+++ Text for analysis

On 30 May, Drake reached the port of Cascais and anchored his fleet between its citadel and that of São Julião in a crescent formation as close to the coast as possible. He also ordered raiding vessels to scour the waters of the nearby coastline and the Berlengas islands for enemy ships. Meanwhile, the English army, continually harassed by the Spaniards during their arduous journey, reached Loures, barely 10 km from the walls of Lisbon. Though their perilous journey was behind them, the Spanish would not allow them to enjoy much rest for their camp continued to be attacked and any supplies cut off; Norris' army was getting hungrier by the minute. Little did the English know that just outside the city walls were vast stocks of supplies. Fearing the enemy would attack the next day and discover the storehouses along the way, the Archduke ordered Captain Don Juan de Torres to keep them occupied on 31 May whilst the provisions were brought into the city, and if de Torres could inflict losses on the English, all the better. Though the Spanish tried to coax the English into coming out of their trenches, the latter would not move. Meanwhile, so as to deny the English any provisions, what remained in the storehouses after bringing what they could into Lisbon was set ablaze. Because the English were not willing to come out and answer Spanish calls for battle, Captains Juan de Torres, Sancho Bravo, Gaspar de Alarcón and Francisco Malo selected 200 elite harquebusiers supported by some cavalry and carried out a camisado. Lieutenant Colonel John Sampson's camp was selected as the target of this mission. The Spanish approached the camp at dawn on Thursday, 1 June, Corpus Christi day, shouting "Viva el Rei Dom António!" (Long live the King Dom António!). The moment they were admitted into the camp, the guards were killed, then several soldiers sleeping in their tents were killed before the alarm was shouted. The English hurriedly formed a makeshift defensive line while their compatriots were being massacred. Harquebus fire erupted on both sides and Don Juan de Torres was wounded in the arm; he died from it three-weeks later. The Spanish made a hasty retreat.

While the English continued to rest and starve – the men found the weather too hot and exhausting, many were weak from hunger, sick and injured, and needed to be carried on baggage mules and stretchers made from pikes – the Archduke called a war council. The Portuguese commanders pointed out that since they were expecting relief troops to arrive any day, the city walls were tall and strong, and they could be easily resupplied from the Tagus while the English were suffering from hunger and sickness, they decided to bring the army within the city walls and make their stand there. Before the end of day on 1 June the English were in Alvalade, less than an hour away, forming up pike squadrons.

++++++

Work to complete:
Name the Spanish captains who, according to the text about the English advance on Lisbon, selected the 200 elite harquebusiers for the camisado.

+++ The data

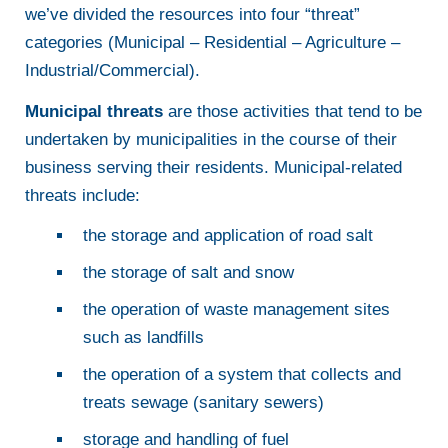
we’ve divided the resources into four “threat”
categories (Municipal – Residential – Agriculture –
Industrial/Commercial).
Municipal threats
are those activities that tend to be
undertaken by municipalities in the course of their
business serving their residents. Municipal-related
threats include:
the storage and application of road salt
the storage of salt and snow
the operation of waste management sites
such as landfills
the operation of a system that collects and
treats sewage (sanitary sewers)
storage and handling of fuel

++++++

Reply:
Juan de Torres, Sancho Bravo, Gaspar de Alarcón, Francisco Malo